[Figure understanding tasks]
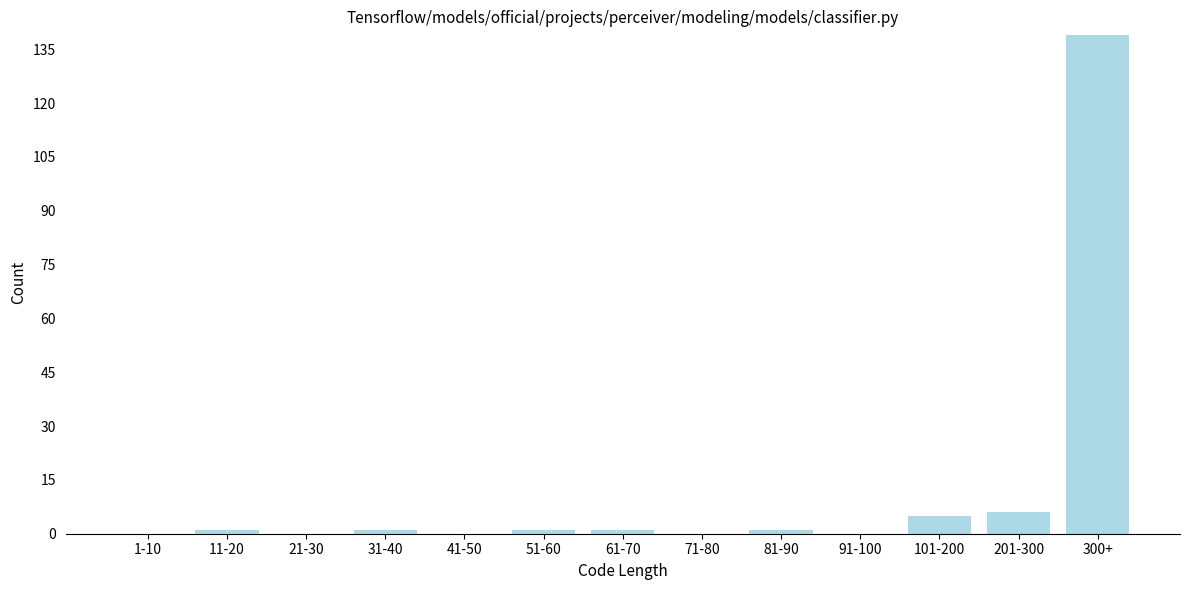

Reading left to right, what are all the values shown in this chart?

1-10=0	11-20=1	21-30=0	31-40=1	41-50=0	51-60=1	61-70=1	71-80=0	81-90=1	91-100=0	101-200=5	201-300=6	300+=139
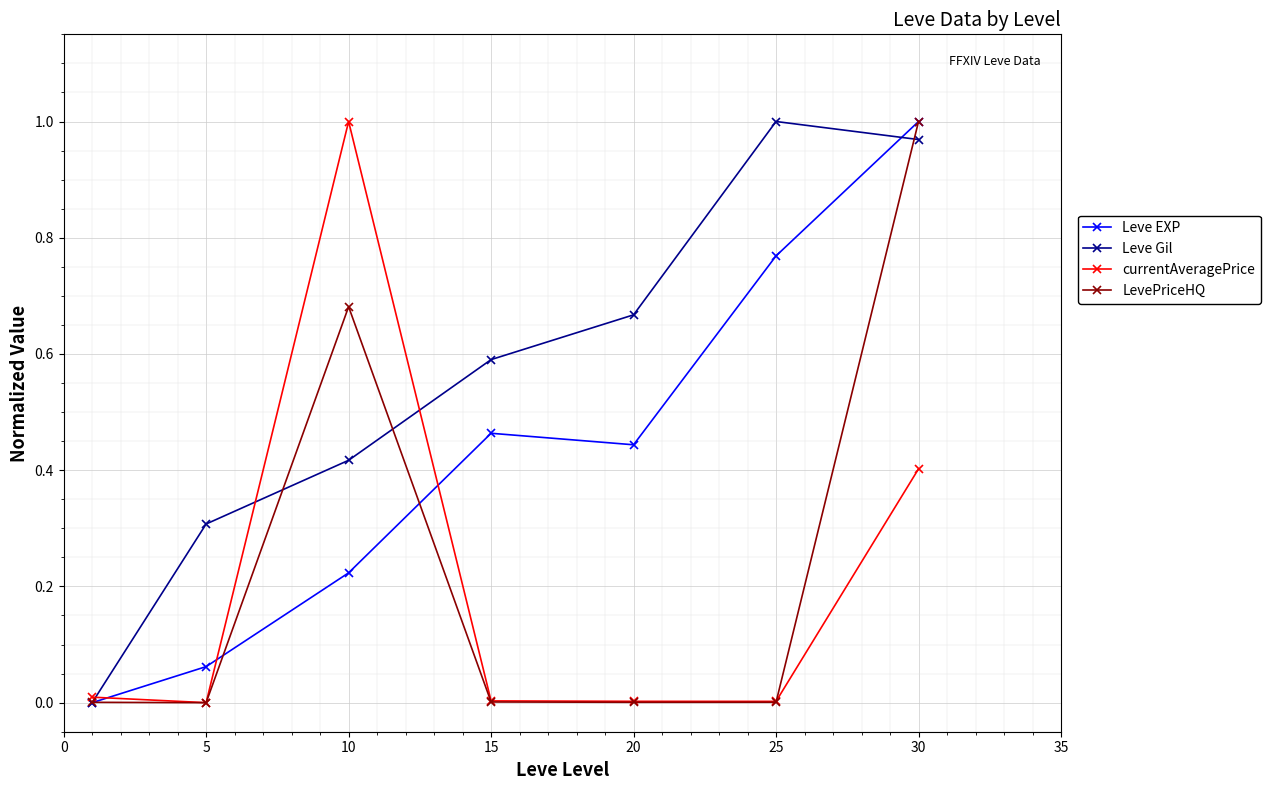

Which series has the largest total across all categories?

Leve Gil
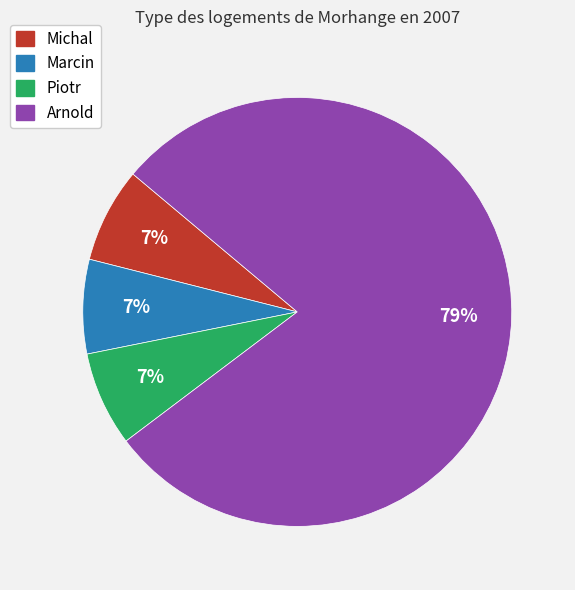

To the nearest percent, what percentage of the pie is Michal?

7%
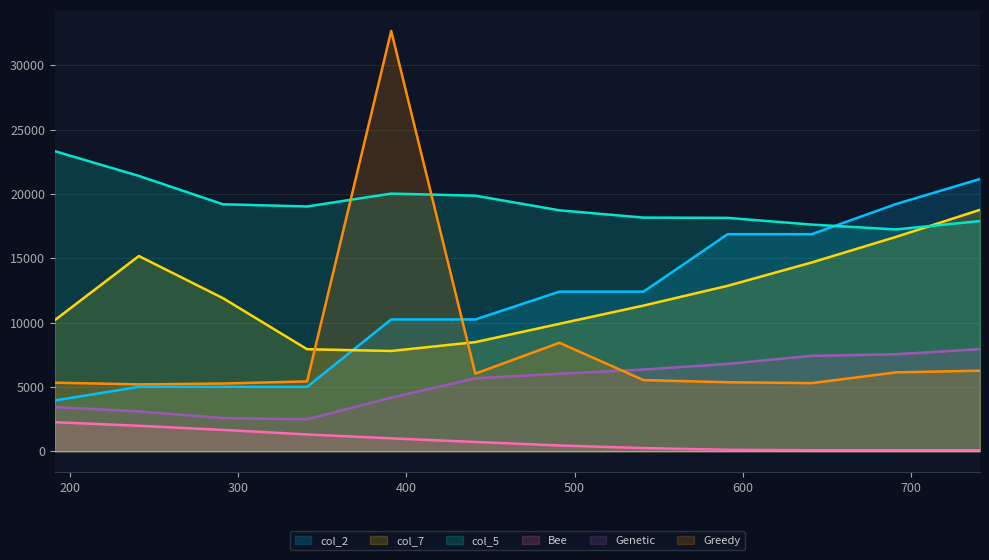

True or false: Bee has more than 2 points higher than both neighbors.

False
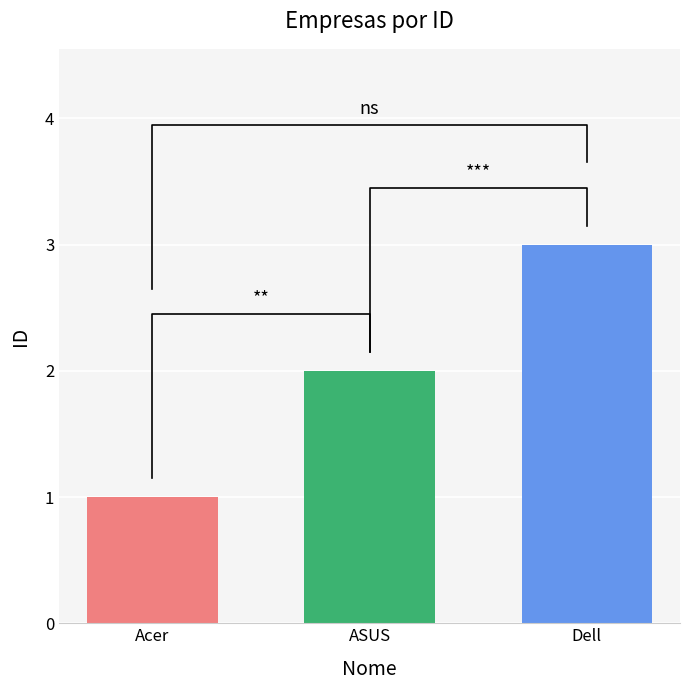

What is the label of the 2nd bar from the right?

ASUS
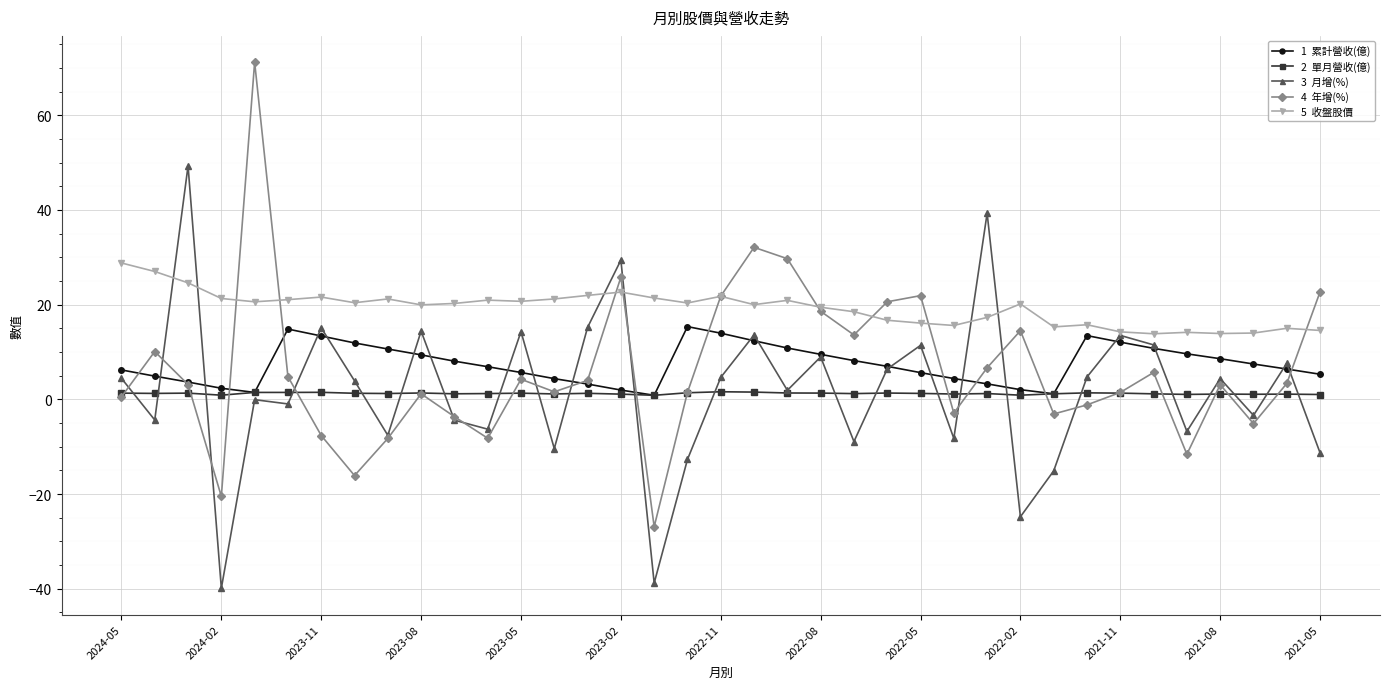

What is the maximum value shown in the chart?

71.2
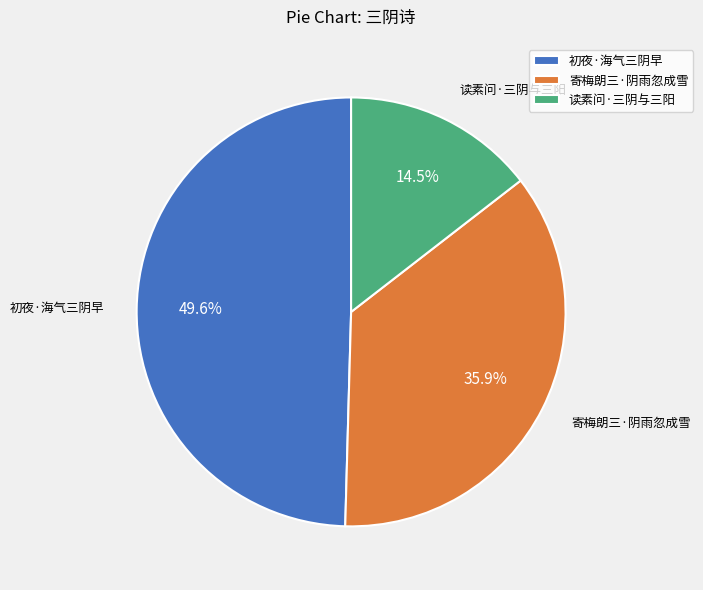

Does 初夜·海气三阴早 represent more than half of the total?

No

Task — Can you switch "chart" to "graph" throughout the material above, keep everything else the same, and leave out the pictures?

Response to this task —
Reading left to right, what are all the values shown in this graph?

1-10=0	11-20=1	21-30=0	31-40=1	41-50=0	51-60=1	61-70=1	71-80=0	81-90=1	91-100=0	101-200=5	201-300=6	300+=139

Which series has the largest total across all categories?

Leve Gil

To the nearest percent, what percentage of the pie is Michal?

7%

True or false: Bee has more than 2 points higher than both neighbors.

False

What is the label of the 2nd bar from the right?

ASUS

What is the maximum value shown in the graph?

71.2

Does 初夜·海气三阴早 represent more than half of the total?

No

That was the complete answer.